Review: The Swingle Singers

The Swingle Singers

The Swingle Singers
(Pizza Express Dean Street. 12th June 2012. Second night of two. Review by Frank Griffith)

The Swingle Singers made a welcome return earlier this week to Pizza Express Dean Street for two nights running after a two year break. They were last there in 2010 with collaborator Richard Niles.

Sporting a youthful lineup of four male and three female vocalists, their a cappella sounds reverberated winningly in the Soho jazz cavern. Fully kitted out with headsets and mics and dressed smartly but informally, their appeal is as much visual as aural. They don't remain in a clustered, formal layout - their moves are choreographed with ever-changing formations on each song, moving, grooving.
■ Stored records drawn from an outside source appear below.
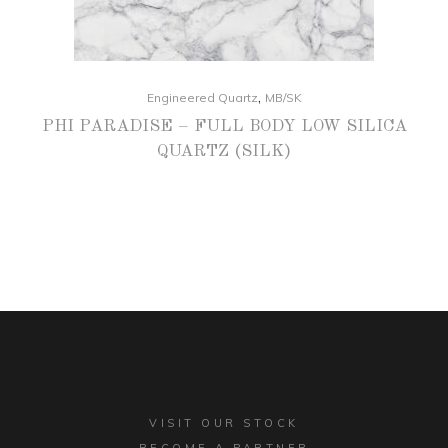
,
Engineered Quartz
MB/SK
PHI PARADISE – FULL BODY LOW SILICA
QUARTZ (SILK)
VISIT OUR STOCK
BECOME A PARTNER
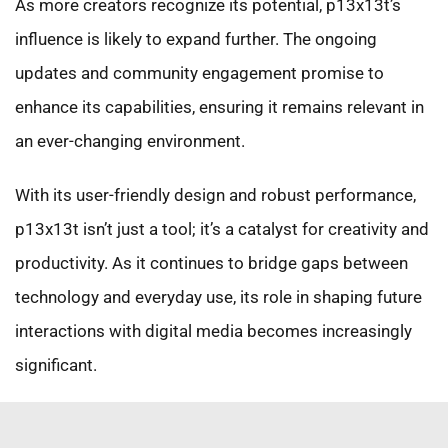
As more creators recognize its potential, p13x13t’s
influence is likely to expand further. The ongoing
updates and community engagement promise to
enhance its capabilities, ensuring it remains relevant in
an ever-changing environment.
With its user-friendly design and robust performance,
p13x13t isn’t just a tool; it’s a catalyst for creativity and
productivity. As it continues to bridge gaps between
technology and everyday use, its role in shaping future
interactions with digital media becomes increasingly
significant.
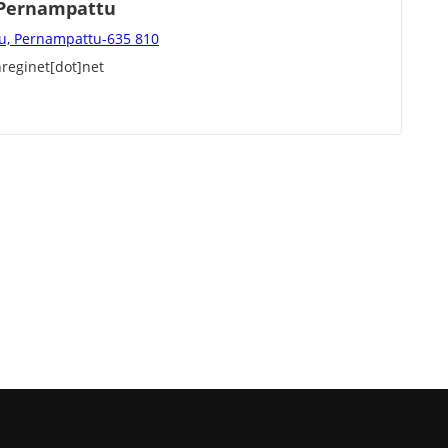
, Pernampattu
u, Pernampattu-635 810
reginet[dot]net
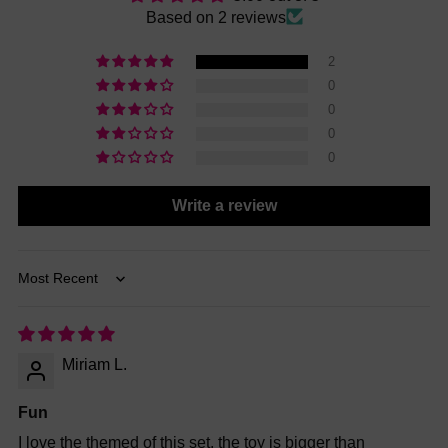
Based on 2 reviews
2
0
0
0
0
Write a review
Sort by
Miriam L.
Fun
I love the themed of this set, the toy is bigger than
Their repertoire displayed an amazing range from Bach, DeFalla and Debussy to The Beatles, Stevie Wonder, Chick Corea and Turkish Folk Songs. In addition their remarkable ability to memorise nearly two hours of music (especially those devilish inner parts), spot-on pitching topped off with achieving an "intervocalactic" blend showed off a stupendous grasp of group discipline and musicality.

The Swingles were formed in 1962 in Paris by American singer/arranger Ward Swingle, and recorded with everyone from the Modern Jazz Quartet to Luciano Berio (Sinfonia, 1968) during their first decade. Their current crop provided all things from pure and scintillating recreations of madrigal singing from Medieval times to contemporary hip hop grooves replete with bass 'n' drum vocalisations from the lower voiced members of the ensemble.

This engagement heralded the debut of the new bass, Edward Randell, who clearly looked and sounded to be settling in nicely. Soprano, Julie Kench, was making a return stint (having left the group in 2009) and shone brightly on The Diva Aria, an operatic ditty from the Bruce Willis film The Fifth Element.

A riveting, sometimes comical and most musical of evenings was appreciated by a healthy houseful. Let's hope that the Swingles will return much sooner than two years hence.